Got a chance to see the premier of RZ’s 31 last week, September 1st. Got a chance… like it was some kind of event reserved for the film-going elite. Tickets were readily available.
I was surprised just how many people there weren’t in the theater; place was practically empty! Wasn’t a bad movie though. Not as good as some of his other stuff, but hey.
Let me begin with a couple of helpful tips for movie-goers:
ONE: Don’t tell someone in the theater that they can move if they don’t like it when you happen to chat with your wife.
And B: Don’t tell someone in the theater that they can move if they don’t like it when you happen to chat with your wife.
The girl sitting on the other side of my wife with her boyfriend starts complaining, “Waa waa waa can you shut the [expletive] up!?”
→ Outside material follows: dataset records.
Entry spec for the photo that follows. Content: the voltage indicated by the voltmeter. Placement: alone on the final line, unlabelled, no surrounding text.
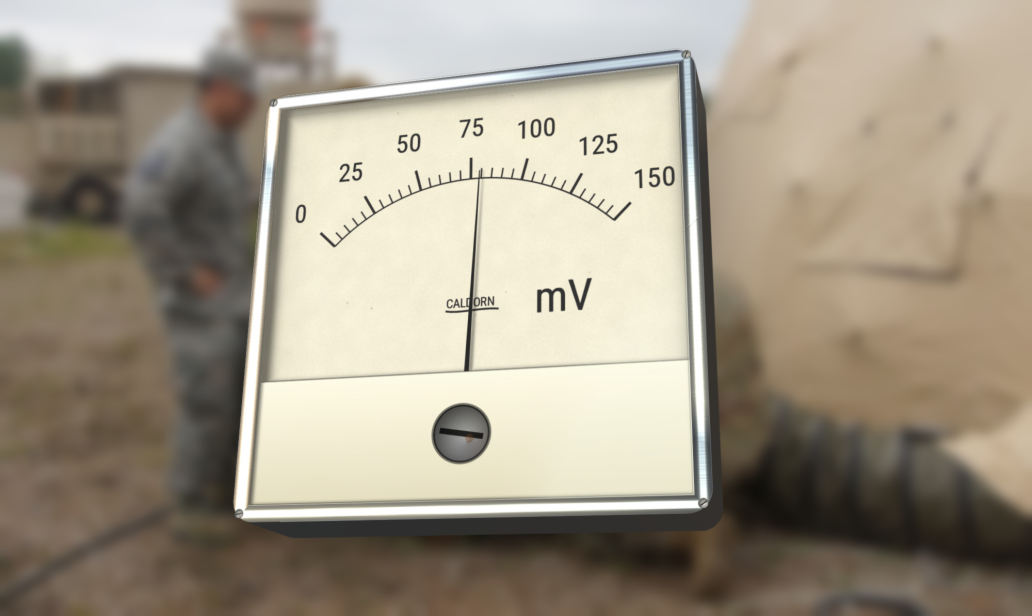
80 mV
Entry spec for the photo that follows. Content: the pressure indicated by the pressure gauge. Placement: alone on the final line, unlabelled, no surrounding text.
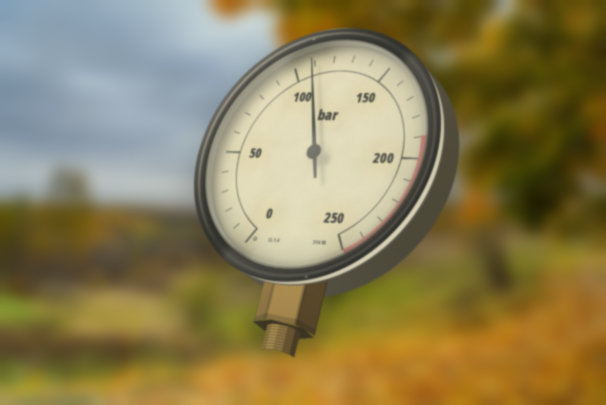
110 bar
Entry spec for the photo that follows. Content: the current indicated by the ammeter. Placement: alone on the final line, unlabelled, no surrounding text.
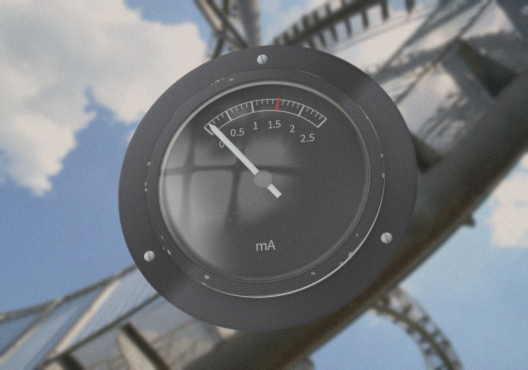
0.1 mA
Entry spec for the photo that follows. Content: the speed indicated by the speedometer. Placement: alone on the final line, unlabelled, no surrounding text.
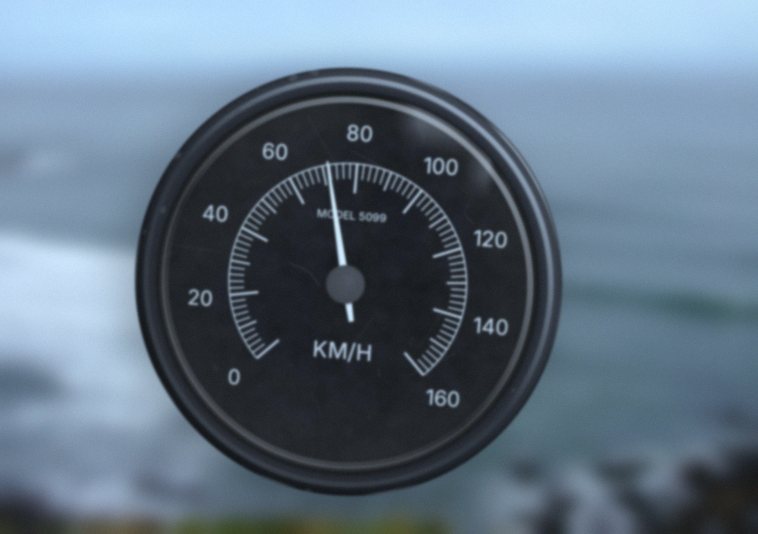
72 km/h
Or something to that effect. When I glanced over I heard her BF say something and she replied in a faux hush, “Well they’re having a [expletive] conversation over here…”
We weren’t really. I had simply made a few observations about the film and was commenting to my wife. Pardon me if I disturbed approximately 30 seconds of the movie. Her move, as you will see, successfully derailed about five minutes of the film for everyone else in the theater!
Note that THE ENTIRE ROW WAS EMPTY except for the eight or so seats around us. Also note that about 30% of the rest of the theater was available for alternate seating. This wasn’t a huge turnout, plenty of room.
Prior to realizing I should never do so at a Rob Zombie movie, I lean forward and look over to engage this twit. I say, “you know, there are hardly any people in the theater, plenty of other seats available if you’d like to move.”
What happens? She pitches her soda in my face. My wife was covered, I was covered. Her boyfriend even says to her, “Uh, that wasn’t cool.”
It wasn’t cool, I concur. But I realized, in my vast yet often dormant wisdom, that if I had kept my mouth shut nothing would have happened. I could have dumped my beer on the moron in retaliation but it cost me 10 bucks, and furthermore it was a Dogfish Head 60 minute IPA, so no way! (Yes, you can drink beer in the theater near me. Something they’re starting in an effort to not lose too much business to the Movie Tavern franchise).
I stood up, wrung the soda from my hair, prompted my wife to get up and we moved over to the end of the row. It must have been a Diet Sprite or something because it wasn’t sticky and dried up well before the movie was over.
HELL NO we didn’t leave! We had beer and popcorn left, and that idiot was out a whole drink. HA! We got comp tickets too, because, while we were trying to leave the situation behind and just enjoy the movie, some mr. goody goody kept the whole shebang going, alerted the manager and pointed out the soda girl further disrupting things, while we just sat their watching the movie. Which was pretty good by the way…
I was satisfied. 31 is in fact a decent horror flick. It’s a zany, bloody romp through “Murderworld” where lands a van-load of carnival workers who were road-tripping to their next gig.
The film is front-loaded with comical character interactions and situations, something true Zombie film fans appreciate. It helps keep things light and build the characters because the latter two thirds of the movie are seriously heavy with horror, not much room for humorous wit.
It happens to be the day before Halloween, thus 31. 5 carny friends (Sheri Moon Zombie, Meg Foster, Jeff Daniel Phillips, Lawrence Hilton-Jacobs) end up being captured by henchmen of a demented group of aristocrats who wish to play a game. A game of murder.
The five are trapped in Murderworld, beset upon by numerous wackos wielding various implements of torture and dismemberment. They must escape to survive…
Dug this one much more than The Lords of Salem. Worth a movie ticket, or wait for video. Either way, this one is pretty damn good. I’d watch it again.
The only aspect of the film that sort of annoyed me was the shakey closeup shots during some of the horrific action scenes as the crew try and battle their way out of Murder World. The goal may have been to create some sense of disorientation, and it worked, because I was completely disoriented through much of those scenes, but the shakey cam was way too overused.